What the exercise asks:
Within the listing below, the lines to output run from the one containing "Tričko bílý tygr TD 205 L" through the one containing "Tričko bílý tygr TD 205 S"; copy them exactly and nothing else.

Entries provided:
______________________________
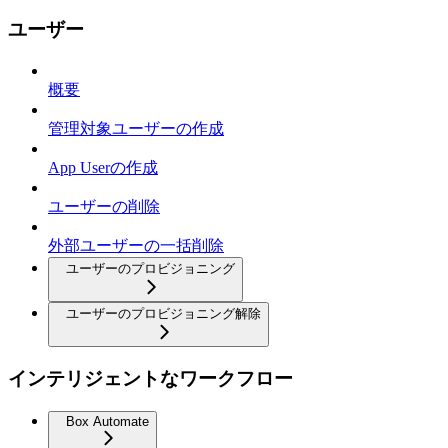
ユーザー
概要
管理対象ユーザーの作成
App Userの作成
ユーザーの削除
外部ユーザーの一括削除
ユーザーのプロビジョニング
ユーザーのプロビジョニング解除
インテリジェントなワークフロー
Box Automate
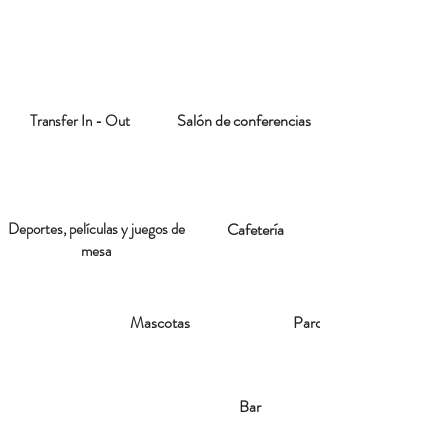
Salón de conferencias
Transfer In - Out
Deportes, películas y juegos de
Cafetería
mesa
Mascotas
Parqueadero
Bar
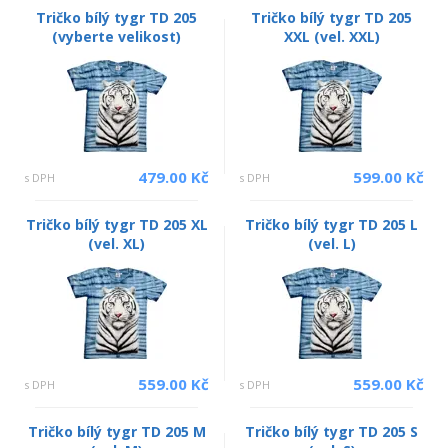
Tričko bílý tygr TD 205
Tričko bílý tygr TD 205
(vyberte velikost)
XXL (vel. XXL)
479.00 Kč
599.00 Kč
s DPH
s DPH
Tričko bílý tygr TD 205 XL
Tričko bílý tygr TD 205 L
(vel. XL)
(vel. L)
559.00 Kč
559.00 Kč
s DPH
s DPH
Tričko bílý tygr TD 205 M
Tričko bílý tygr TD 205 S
______________________________
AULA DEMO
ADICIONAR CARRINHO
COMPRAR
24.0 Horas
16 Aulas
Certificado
______________________________
Finished exercise:
Tričko bílý tygr TD 205 L
(vel. XL)
(vel. L)
559.00 Kč
559.00 Kč
s DPH
s DPH
Tričko bílý tygr TD 205 M
Tričko bílý tygr TD 205 S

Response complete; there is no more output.